**Problem set:**
**a.** Retype the passage of the USGS budget article from "Administration Plans to Cut USGS" to "a year ago.".
**b.** For each statement, state whether the USGS budget article agrees with it, answering yes or no and quoting the deciding words: (i) Under the FY 2003 request, USGS funding would decline 5.1%. (ii) The Congress accepted the 7.9% cut proposed a year earlier. (iii) The water resources program received $205.8 million.

**Extract to read:**

"""

Administration Plans to Cut USGS Criticized by Key House Subcommittee

It only took a few minutes at yesterday's hearing to determine that key House appropriators are opposed to administration plans to cut funding for USGS programs in the next fiscal year. If the appropriators' statements at this hearing of the Subcommittee on Interior and Related Agencies are any indication, the administration's FY 2003 request stands no better chance of being enacted than a previous downsizing proposal made a year ago.

FYI #19 summarizes the FY 2003 USGS request. Under the Bush Administration's request, USGS funding would decline 5.1% next year. All of the survey's six major budget categories would decline, ranging from a cut of 0.2% to 13.6%. The budget for Water Resources Investigations would be reduced the most, as a result of a program transfer to the National Science Foundation and changes in reimbursement policies.

A year ago, the survey was slated for a 7.9% cut. The water resources program was again targeted. The Congress rejected the Administration's proposals, with the final appropriations bill granting the survey an increase of 3.5%. The water resources program, which would have received $159.5 million under the request, received $205.8 million.

"""

**Stored data:**
"""

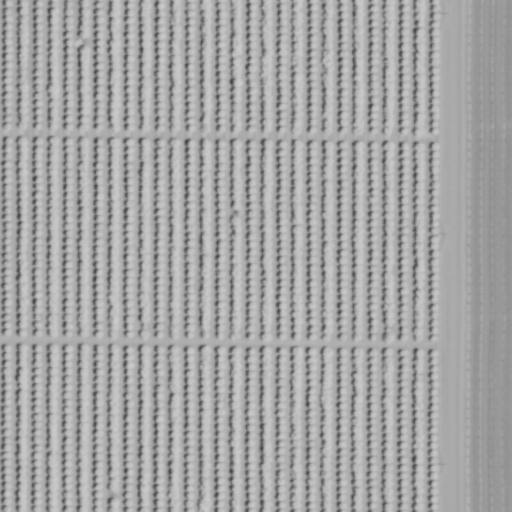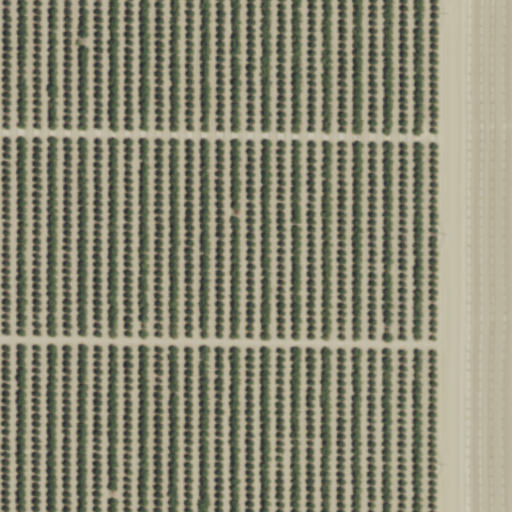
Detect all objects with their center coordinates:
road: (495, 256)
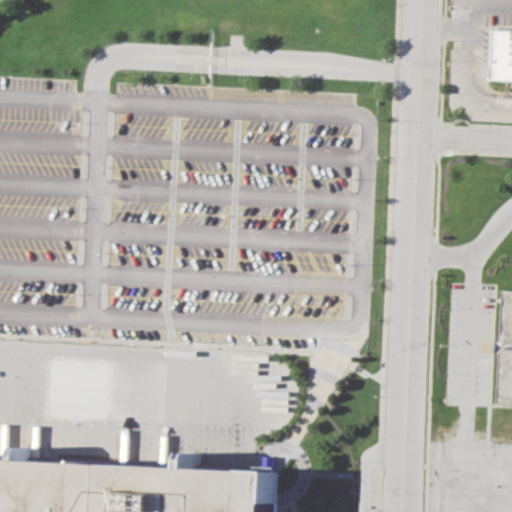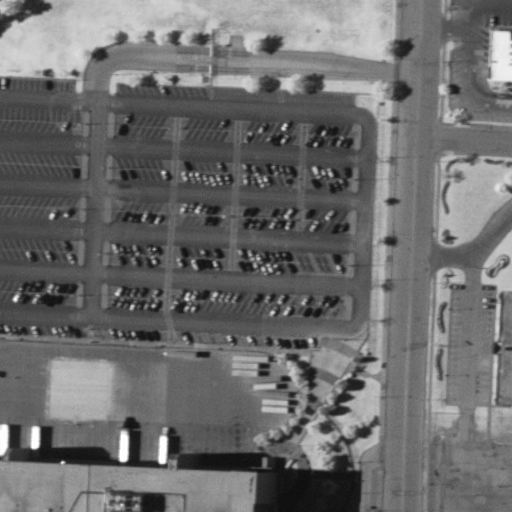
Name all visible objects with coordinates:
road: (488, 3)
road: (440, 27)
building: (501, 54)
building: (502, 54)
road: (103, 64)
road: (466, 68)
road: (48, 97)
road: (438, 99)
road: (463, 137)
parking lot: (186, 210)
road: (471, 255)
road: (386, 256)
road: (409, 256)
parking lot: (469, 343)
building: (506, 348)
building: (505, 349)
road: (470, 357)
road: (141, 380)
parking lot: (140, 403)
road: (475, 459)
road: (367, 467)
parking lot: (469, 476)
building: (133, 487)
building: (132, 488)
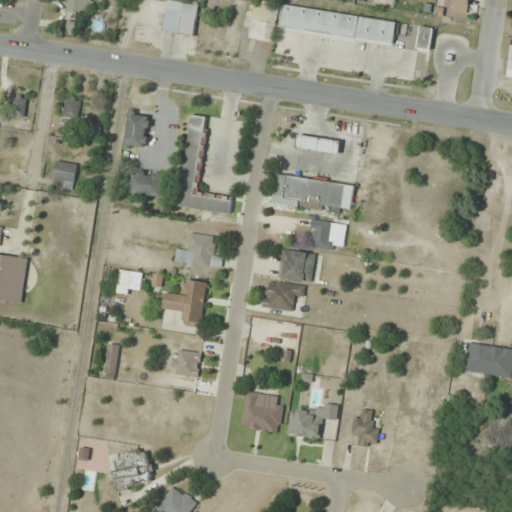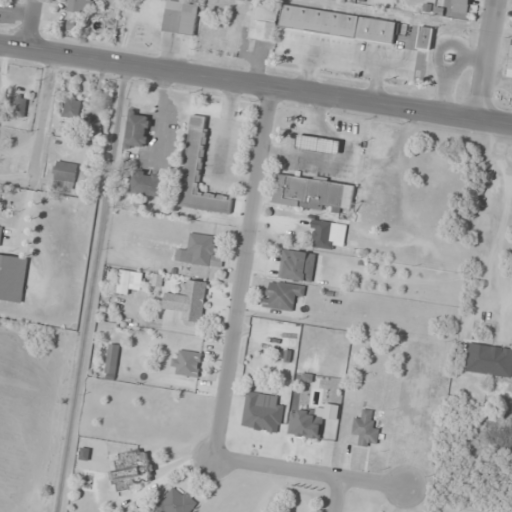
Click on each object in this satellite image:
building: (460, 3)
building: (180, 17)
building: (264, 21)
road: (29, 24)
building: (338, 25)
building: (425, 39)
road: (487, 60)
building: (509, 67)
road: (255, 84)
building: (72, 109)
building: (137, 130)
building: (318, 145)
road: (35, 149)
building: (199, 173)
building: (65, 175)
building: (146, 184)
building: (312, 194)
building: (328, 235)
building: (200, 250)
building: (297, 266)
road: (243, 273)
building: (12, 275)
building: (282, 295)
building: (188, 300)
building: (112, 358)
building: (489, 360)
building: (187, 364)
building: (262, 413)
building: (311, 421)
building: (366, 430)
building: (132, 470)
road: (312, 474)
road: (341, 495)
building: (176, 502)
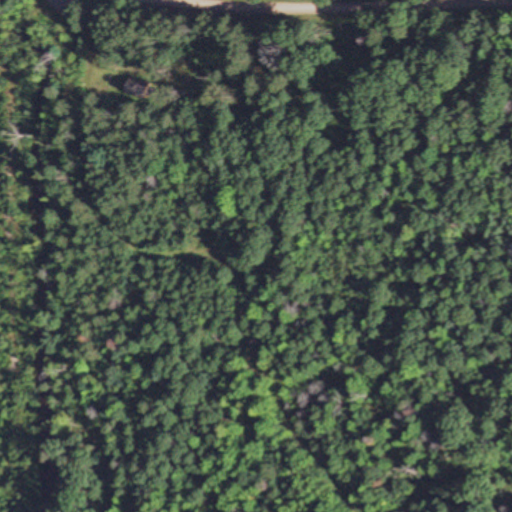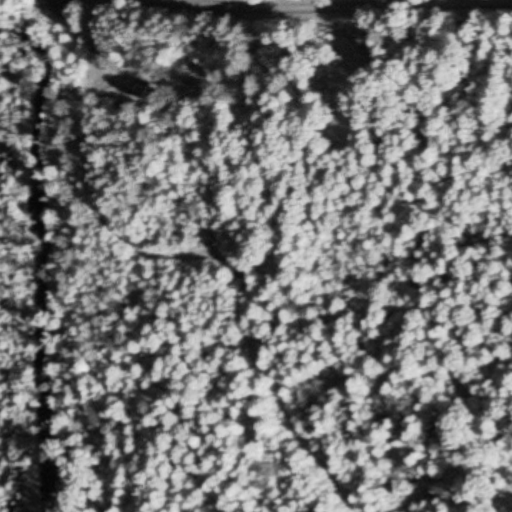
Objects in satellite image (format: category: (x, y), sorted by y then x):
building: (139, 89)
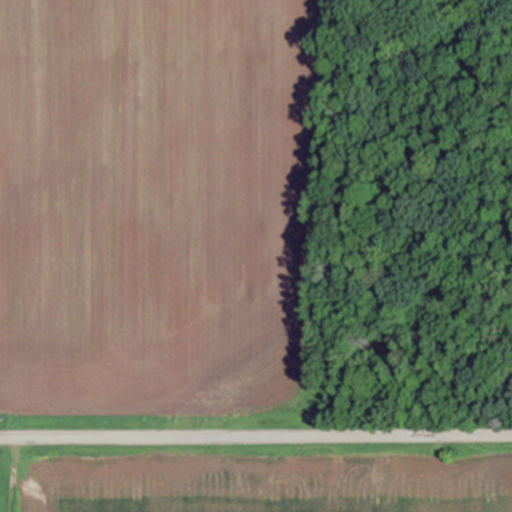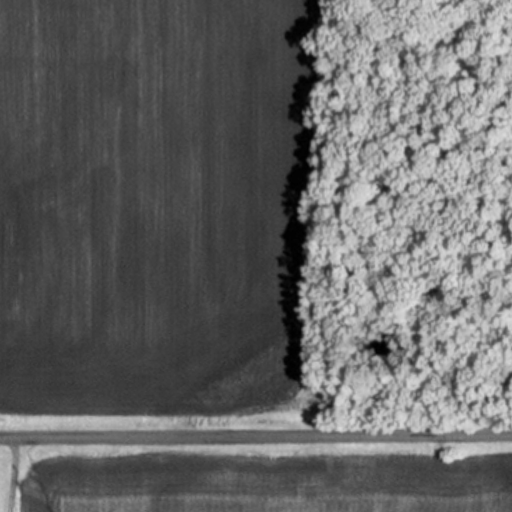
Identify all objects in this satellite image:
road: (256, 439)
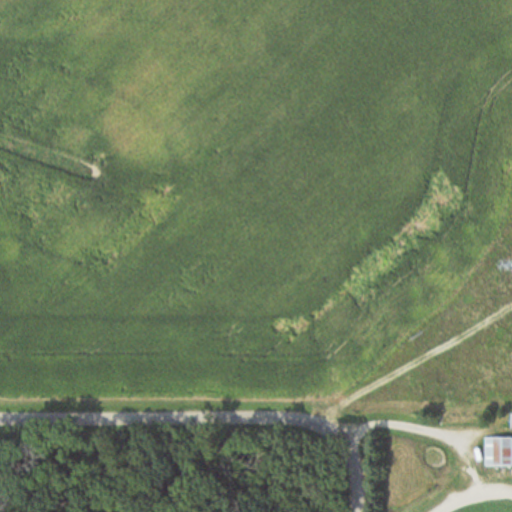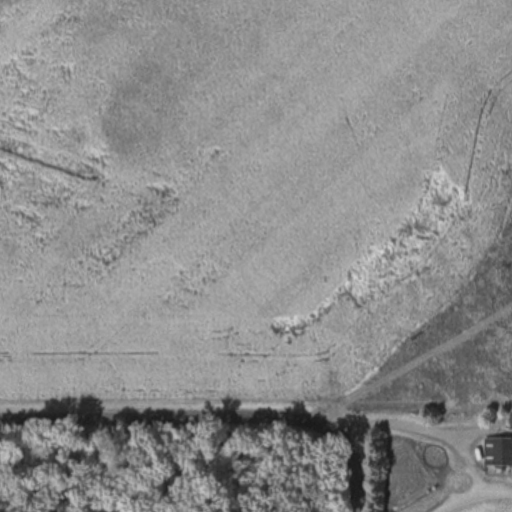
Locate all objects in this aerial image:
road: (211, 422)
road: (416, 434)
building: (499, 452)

"""
"""

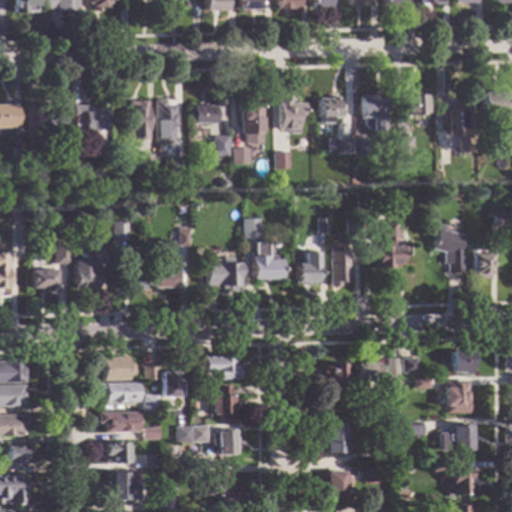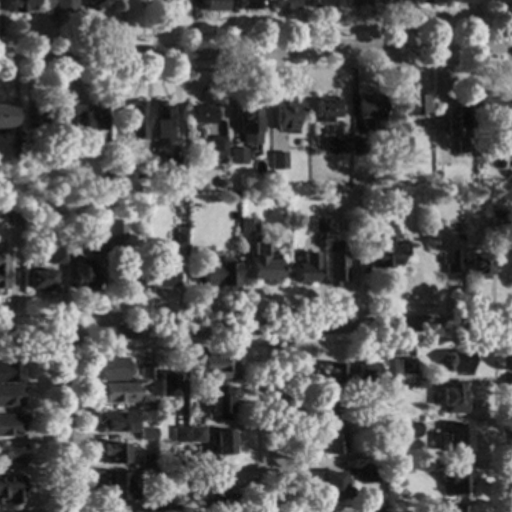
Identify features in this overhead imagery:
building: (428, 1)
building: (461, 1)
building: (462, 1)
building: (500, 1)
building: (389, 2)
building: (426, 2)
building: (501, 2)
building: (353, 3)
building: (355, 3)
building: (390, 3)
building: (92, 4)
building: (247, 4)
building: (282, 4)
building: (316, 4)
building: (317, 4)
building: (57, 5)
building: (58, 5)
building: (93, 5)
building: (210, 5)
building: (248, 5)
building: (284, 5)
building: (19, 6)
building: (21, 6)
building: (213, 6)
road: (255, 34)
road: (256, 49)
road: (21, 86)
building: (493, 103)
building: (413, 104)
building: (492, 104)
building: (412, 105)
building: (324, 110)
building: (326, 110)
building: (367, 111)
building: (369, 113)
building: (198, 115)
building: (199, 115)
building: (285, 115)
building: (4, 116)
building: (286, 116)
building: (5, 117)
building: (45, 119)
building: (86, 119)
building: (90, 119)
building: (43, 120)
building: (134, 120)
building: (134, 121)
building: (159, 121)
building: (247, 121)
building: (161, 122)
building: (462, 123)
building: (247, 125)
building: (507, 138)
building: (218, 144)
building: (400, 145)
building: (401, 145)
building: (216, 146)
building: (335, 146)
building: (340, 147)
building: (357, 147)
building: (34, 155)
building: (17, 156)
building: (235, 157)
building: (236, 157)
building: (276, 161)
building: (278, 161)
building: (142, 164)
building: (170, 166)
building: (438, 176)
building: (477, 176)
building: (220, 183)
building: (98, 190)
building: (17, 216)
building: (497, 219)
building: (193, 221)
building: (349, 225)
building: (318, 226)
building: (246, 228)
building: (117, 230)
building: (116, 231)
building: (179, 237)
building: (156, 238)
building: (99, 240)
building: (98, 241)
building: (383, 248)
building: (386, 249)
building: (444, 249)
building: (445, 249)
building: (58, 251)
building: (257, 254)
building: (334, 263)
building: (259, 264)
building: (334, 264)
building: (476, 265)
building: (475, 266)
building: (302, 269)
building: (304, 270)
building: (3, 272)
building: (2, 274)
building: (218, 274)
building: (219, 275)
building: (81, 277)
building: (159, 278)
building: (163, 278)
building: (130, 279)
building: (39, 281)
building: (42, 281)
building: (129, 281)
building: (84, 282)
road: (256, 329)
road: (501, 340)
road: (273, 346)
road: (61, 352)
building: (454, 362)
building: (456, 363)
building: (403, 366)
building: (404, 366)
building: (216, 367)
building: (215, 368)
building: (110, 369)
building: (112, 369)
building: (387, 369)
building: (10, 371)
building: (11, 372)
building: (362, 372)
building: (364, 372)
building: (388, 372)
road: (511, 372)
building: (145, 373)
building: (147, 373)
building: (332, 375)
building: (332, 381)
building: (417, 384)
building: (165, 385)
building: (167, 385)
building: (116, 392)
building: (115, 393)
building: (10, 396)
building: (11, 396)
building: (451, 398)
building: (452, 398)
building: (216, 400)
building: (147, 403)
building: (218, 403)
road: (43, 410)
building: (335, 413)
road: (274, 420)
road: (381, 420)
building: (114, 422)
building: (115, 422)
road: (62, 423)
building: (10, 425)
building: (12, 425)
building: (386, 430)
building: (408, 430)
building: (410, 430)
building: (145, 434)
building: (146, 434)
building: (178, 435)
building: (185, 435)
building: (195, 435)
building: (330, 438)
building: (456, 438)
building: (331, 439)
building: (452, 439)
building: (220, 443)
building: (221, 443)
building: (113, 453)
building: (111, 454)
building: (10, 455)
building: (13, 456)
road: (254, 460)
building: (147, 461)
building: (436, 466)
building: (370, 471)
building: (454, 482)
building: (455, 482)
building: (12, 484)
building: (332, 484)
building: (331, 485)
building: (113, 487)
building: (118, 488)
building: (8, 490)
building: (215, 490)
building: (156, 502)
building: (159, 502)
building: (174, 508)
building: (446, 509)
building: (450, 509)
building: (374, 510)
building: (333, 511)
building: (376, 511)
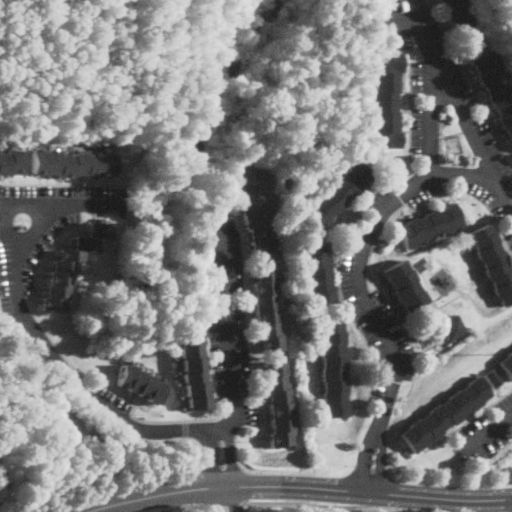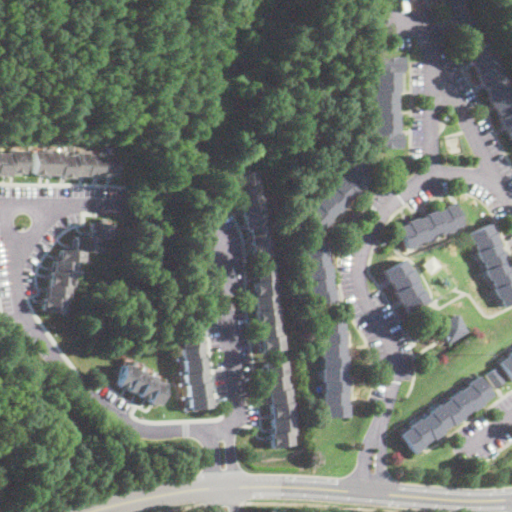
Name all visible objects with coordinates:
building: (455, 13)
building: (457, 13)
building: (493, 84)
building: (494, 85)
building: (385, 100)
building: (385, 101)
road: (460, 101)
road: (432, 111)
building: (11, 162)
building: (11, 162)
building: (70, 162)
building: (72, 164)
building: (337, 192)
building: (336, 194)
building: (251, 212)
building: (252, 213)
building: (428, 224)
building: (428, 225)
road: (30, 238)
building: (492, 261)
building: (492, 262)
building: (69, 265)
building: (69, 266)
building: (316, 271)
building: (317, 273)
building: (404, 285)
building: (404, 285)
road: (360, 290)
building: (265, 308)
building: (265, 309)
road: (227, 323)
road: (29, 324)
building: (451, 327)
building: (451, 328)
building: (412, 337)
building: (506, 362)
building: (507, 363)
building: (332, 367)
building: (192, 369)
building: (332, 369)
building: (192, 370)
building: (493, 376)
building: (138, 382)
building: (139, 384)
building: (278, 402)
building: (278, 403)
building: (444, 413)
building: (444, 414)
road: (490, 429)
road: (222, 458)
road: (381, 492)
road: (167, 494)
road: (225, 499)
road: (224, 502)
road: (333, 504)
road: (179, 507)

"""

**Results:**
**a.**
Administration Plans to Cut USGS Criticized by Key House Subcommittee

It only took a few minutes at yesterday's hearing to determine that key House appropriators are opposed to administration plans to cut funding for USGS programs in the next fiscal year. If the appropriators' statements at this hearing of the Subcommittee on Interior and Related Agencies are any indication, the administration's FY 2003 request stands no better chance of being enacted than a previous downsizing proposal made a year ago.

**b.**
(i) Yes: "Under the Bush Administration's request, USGS funding would decline 5.1% next year."
(ii) No: "The Congress rejected the Administration's proposals, with the final appropriations bill granting the survey an increase of 3.5%."
(iii) Yes: "The water resources program, which would have received $159.5 million under the request, received $205.8 million."